Well blow me down, I never knew Liam is a shortened form of William? Bill, Will etc. yes, but Liam … I had no idea!
There’s been much written and debated of late regarding the new wave/new era name craze. As each of my grandies were on their way, naturally, I discovered a renewed interest in names and their meanings and that’s when I became that ‘deer-in-headlights-looking’ Nanny.
I present for your perusal approval — Moon Unit, Kingmessiah, Jevin (yes, with a ‘J’) and XXxayvier, but my all-time ‘favourite’ is … Brfxxccxxmnpcccclllmmnprxvclmnckssqlbb11116. It’s pronounced ‘Albin’ apparently.

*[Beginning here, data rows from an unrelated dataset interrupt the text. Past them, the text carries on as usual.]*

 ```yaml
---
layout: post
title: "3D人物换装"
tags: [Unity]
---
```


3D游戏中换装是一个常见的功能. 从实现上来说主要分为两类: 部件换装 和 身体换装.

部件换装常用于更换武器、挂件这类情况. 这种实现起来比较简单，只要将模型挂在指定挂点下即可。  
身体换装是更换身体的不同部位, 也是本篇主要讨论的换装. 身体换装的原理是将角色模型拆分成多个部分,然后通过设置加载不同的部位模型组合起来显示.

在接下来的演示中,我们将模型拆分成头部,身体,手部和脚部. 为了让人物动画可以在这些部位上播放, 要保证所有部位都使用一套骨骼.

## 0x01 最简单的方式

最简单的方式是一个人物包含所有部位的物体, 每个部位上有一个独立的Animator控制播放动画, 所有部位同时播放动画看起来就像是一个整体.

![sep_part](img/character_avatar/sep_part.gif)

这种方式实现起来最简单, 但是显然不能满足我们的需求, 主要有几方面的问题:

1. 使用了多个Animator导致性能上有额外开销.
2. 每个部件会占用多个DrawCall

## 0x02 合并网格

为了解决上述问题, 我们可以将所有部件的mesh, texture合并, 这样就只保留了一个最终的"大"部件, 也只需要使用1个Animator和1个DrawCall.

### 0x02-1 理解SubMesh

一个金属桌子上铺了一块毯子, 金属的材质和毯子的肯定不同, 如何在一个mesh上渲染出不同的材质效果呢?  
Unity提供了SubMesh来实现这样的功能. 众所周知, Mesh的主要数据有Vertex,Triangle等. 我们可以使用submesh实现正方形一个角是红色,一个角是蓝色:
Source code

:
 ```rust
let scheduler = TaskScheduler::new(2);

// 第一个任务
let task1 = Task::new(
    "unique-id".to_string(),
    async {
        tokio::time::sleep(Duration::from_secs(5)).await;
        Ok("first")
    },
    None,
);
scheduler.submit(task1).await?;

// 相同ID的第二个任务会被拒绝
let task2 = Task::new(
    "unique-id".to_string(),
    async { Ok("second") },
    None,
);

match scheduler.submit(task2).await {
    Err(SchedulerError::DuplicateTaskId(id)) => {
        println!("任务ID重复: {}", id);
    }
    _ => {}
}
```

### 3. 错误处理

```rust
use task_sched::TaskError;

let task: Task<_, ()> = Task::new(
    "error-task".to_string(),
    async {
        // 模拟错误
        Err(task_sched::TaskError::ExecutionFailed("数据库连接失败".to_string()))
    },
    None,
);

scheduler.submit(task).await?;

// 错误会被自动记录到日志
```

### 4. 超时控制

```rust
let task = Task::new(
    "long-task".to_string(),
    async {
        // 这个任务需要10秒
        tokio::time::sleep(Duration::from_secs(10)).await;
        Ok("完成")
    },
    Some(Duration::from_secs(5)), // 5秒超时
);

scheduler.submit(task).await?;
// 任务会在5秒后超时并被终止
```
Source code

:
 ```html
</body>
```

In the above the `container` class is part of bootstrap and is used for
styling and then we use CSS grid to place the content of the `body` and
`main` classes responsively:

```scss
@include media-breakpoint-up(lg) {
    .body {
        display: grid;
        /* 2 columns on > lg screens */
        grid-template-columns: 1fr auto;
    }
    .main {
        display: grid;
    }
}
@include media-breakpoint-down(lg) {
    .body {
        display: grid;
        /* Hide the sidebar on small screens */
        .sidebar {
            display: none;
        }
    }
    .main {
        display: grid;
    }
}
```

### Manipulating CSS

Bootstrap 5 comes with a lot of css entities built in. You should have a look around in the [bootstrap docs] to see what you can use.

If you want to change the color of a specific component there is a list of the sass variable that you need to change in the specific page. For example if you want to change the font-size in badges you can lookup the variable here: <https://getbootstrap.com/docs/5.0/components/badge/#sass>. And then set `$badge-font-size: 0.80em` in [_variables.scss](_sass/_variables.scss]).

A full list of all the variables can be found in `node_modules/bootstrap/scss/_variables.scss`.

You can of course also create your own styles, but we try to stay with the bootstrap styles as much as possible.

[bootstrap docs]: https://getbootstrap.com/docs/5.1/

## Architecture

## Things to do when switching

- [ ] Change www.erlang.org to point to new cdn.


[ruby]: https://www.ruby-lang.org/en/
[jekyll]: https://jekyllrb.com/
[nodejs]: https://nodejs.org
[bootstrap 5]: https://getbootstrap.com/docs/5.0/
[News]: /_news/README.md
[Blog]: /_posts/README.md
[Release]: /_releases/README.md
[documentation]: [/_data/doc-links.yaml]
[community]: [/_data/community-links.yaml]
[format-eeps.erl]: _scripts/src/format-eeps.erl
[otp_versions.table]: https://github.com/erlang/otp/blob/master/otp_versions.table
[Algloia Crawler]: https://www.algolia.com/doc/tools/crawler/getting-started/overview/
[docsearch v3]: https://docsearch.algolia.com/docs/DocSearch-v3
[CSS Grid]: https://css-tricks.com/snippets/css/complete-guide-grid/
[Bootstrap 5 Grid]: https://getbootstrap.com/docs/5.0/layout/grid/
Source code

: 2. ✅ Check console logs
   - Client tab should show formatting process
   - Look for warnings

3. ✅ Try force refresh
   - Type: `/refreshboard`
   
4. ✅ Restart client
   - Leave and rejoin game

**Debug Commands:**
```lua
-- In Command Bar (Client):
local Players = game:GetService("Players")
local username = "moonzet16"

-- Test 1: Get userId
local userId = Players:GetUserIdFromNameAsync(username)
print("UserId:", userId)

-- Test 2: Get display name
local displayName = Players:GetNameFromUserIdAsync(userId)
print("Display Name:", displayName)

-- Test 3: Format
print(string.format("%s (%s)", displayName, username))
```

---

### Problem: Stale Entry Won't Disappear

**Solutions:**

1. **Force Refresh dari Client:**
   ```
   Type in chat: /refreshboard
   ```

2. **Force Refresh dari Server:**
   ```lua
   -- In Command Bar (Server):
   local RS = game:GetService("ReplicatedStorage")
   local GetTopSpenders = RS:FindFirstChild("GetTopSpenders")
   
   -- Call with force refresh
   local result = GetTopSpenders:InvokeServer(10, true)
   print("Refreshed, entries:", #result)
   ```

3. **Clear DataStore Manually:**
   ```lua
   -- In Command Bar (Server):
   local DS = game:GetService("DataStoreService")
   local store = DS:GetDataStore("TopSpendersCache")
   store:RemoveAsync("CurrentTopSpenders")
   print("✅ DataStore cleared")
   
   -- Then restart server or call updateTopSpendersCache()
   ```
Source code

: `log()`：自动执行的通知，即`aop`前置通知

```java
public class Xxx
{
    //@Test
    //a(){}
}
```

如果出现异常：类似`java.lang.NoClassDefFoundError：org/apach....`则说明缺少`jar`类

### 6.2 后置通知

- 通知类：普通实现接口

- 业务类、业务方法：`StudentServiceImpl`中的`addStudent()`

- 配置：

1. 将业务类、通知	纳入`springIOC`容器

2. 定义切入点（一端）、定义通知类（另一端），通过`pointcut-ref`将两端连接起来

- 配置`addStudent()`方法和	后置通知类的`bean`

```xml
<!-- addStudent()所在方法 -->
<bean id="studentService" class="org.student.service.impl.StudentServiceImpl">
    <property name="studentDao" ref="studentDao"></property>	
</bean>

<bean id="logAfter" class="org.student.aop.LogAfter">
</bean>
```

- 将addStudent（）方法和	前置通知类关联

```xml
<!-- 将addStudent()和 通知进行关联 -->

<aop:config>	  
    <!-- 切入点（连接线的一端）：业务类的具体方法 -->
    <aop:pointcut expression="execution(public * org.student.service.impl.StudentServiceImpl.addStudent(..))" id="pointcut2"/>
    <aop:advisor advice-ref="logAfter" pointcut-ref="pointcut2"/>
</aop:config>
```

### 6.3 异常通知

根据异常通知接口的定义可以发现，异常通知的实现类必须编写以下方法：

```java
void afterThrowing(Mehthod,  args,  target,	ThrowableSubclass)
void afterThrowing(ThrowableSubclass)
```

So, what do I know? Liam could, I guess, be short for William but I smell a story here and social media platform TikTok had the answer, of course. (TikTok: a platform where anyone can upload anything. I don’t know how to use it. I don’t want to learn. I am happy to read some stuff if it appears on my Facebook newsfeed.) Herein lies the story.
A paediatric nurse in America had a very pronounced drawl. Part of her job was to call patients’ names as directed. The poor woman was in all sorts of bother with pronunciations, but on this day — this day — the name ‘Liam’ came up on her computer. LIAM — Lee-umm — she was thrilled, she had this, not even she could be misunderstood.
First call, no response, second call, still no response, by the third call she decided to spell it out. An extremely disgruntled, hurt and angry woman stood and announced, “Do you mean Yum?”
Confused, the nurse queried this answer. Yum’s mum explained as though she was speaking to someone who didn’t comprehend ‘American’.
“It’s pronounced Yum — as in William. You know short for WIL-LIAM. You do know how to pronounce William,” says she, smirking at the other waiting patients. “Wil-yum. Pronounced Yum, spelt Liam. Wil-Liam.”
(The nurse did a mind blown gesture and added “boom”. She labelled the video #namefail.)
Now, we all know and love the Irish, their names and their patience when we mispronounce same. Siobhan (no, it’s not see-o-barn), Niahm, Roisin, Eamon, Aoife, Niall, Eabha and the like. Once you know the proper pronunciation most are not tongue-twisters, just different. But how on earth this lady (and her family, I presume) even reached this conclusion is, as the nurse said, mind-blowing. Or, does everyone else know and they’re too embarrassed to explain it to her?
It got me thinking about Australians being notorious for the name change/shorten. Kazz, Dazz, Jazz, Mazz, Gazz and/or the addition of the ‘y’ or ‘ie’. Fitzy, Willy,
Mikey, Suzie, Jonesy. But as for an abracadabra, changeo presto to morph a William to a Yum, nah, not even in ‘Straya.
The young man, I believe, is still known as Yum.